To start off, I should mention that I've never been the person who has "practiced" lucid dreaming. Frankly, I didn't even know it existed until accidentally stumbling upon the concept on google. All I knew was that I frequently had dreams where I would suddenly realize I was dreaming. It just comes naturally to me.

I had a very strange lucid dream the other night, though, and I would love some insight one what you think this dream might mean. 

I dreamt that I was on the train heading somewhere (where, I'm not sure). When suddenly, I realized that I was dreaming. Across from me was a man who knew as well that I was dreaming (some research revealed that this man could possibly be a "dream guide"?). He told me that because I knew I was dreaming, the rest of the people on the train - my subconscious, presumably - were upset with me? It felt a little inception like in this regard, because when I looked around the train, everyone was staring at me - very quiet, very hostile. He somehow controlled the dream to make it possible for us to leave the train.

He then took me on a journey to many different houses in which he showed me parts of my subconscious. But the details of this are extremely hazy....

I just don't understand what this dream means! Has anyone had any experience similar to this? I would love some insight!

----------


## melanieb

**Thread moved to Dream Interpretation**

It sounds like you already have a grasp on the meaning of the dream. Hazy details of houses representing parts of your subconscious...perfect imagery.

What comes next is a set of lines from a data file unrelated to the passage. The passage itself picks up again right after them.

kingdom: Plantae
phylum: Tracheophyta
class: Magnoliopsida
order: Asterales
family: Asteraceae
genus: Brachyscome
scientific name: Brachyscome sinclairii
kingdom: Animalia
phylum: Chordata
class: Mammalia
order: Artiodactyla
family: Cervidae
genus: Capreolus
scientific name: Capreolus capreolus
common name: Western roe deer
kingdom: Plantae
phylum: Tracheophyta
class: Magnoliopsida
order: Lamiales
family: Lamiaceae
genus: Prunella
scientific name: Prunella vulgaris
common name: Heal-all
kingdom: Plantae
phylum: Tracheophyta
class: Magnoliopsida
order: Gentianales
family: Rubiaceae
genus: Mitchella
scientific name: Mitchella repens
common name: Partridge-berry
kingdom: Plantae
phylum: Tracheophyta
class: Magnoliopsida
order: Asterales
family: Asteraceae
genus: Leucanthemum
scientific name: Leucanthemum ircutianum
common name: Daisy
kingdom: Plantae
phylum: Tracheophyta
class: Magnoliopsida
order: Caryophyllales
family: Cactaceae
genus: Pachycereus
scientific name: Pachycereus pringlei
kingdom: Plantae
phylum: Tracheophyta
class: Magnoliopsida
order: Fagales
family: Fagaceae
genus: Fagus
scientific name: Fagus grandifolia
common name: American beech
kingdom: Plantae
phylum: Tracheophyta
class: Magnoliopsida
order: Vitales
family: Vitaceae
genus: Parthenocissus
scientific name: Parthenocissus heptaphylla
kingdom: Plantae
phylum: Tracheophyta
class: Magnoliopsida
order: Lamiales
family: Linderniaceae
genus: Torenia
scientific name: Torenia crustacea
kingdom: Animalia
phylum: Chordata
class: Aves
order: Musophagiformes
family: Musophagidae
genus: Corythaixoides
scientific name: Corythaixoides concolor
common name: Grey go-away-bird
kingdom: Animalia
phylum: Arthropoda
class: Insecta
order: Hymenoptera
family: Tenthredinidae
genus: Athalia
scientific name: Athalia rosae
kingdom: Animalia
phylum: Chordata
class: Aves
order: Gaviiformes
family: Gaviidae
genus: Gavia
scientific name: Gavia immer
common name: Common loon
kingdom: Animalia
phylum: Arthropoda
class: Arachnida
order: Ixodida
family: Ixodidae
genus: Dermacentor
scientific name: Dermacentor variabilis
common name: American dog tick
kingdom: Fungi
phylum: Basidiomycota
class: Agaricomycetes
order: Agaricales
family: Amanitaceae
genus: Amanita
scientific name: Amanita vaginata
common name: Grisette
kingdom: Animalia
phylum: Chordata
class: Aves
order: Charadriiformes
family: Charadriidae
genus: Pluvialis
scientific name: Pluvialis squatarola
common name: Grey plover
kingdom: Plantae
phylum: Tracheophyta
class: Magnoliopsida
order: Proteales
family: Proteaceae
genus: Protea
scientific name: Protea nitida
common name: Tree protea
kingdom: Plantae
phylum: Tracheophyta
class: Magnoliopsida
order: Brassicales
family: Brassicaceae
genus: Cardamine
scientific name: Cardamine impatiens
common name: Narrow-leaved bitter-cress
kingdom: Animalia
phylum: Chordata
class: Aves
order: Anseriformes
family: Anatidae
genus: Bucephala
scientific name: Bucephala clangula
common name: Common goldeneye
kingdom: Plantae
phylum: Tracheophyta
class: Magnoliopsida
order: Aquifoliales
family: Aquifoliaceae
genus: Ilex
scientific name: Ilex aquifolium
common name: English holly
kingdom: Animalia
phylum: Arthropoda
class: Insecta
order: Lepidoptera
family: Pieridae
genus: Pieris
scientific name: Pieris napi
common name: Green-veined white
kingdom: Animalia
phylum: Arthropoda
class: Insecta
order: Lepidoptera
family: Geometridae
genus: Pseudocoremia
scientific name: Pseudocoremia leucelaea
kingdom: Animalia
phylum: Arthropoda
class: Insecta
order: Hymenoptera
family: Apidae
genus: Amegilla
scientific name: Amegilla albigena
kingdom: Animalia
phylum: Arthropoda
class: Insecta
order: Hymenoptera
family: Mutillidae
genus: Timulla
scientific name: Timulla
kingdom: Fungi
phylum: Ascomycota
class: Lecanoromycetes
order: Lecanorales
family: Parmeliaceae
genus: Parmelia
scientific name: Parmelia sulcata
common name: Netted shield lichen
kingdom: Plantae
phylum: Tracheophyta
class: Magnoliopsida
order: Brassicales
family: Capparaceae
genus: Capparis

Learning about lucid dreaming can spark dreams about lucid dreaming, and can cause thoughts that normally exist to become symbolic. You already knew about different parts of your brain and mind...your dream allowed you to organize and compartmentalize these elements into neat packages represented by different houses. 

What does it mean to you? That's what matters.

----------


## moSh

It's very common to simply come across memories in dreams, without them meaning anything particularly significant - and to me the people on the train looking at you seems like simply a combination of your memory of the film and your newfound knowledge of dreaming and the mind. By that I mean your recent discovery of the concept of lucid dreaming as sparked a subconscious musing of the ideas of the Inception film, and led you to create your own version of it. I'm sure you know this, but I feel I should point out that the idea of characters in your dreams turning on you during lucid dreaming is a fictional aspect of Inception. But again, you've been lucid dreaming for a while, so you obviously know this.

It's unfortunate the second part of your dream is hazy, as this is that part that seems significant! Can you remember at all what the different houses represented? Were they different aspects of yourself/your unconscious mind? I'd wager you saw things in those houses that represented key features of your unconscious, but your dream recall simply wasn't strong enough to remember - happens to me all the time!

----------


## TheSpiderSilva

I think your subconscious is taking the movie "Inception" a bit too serious. Great movie, but just so you know, that movie is about as true when it comes to dreaming as "Nightmare on Elm Street", lol.

----------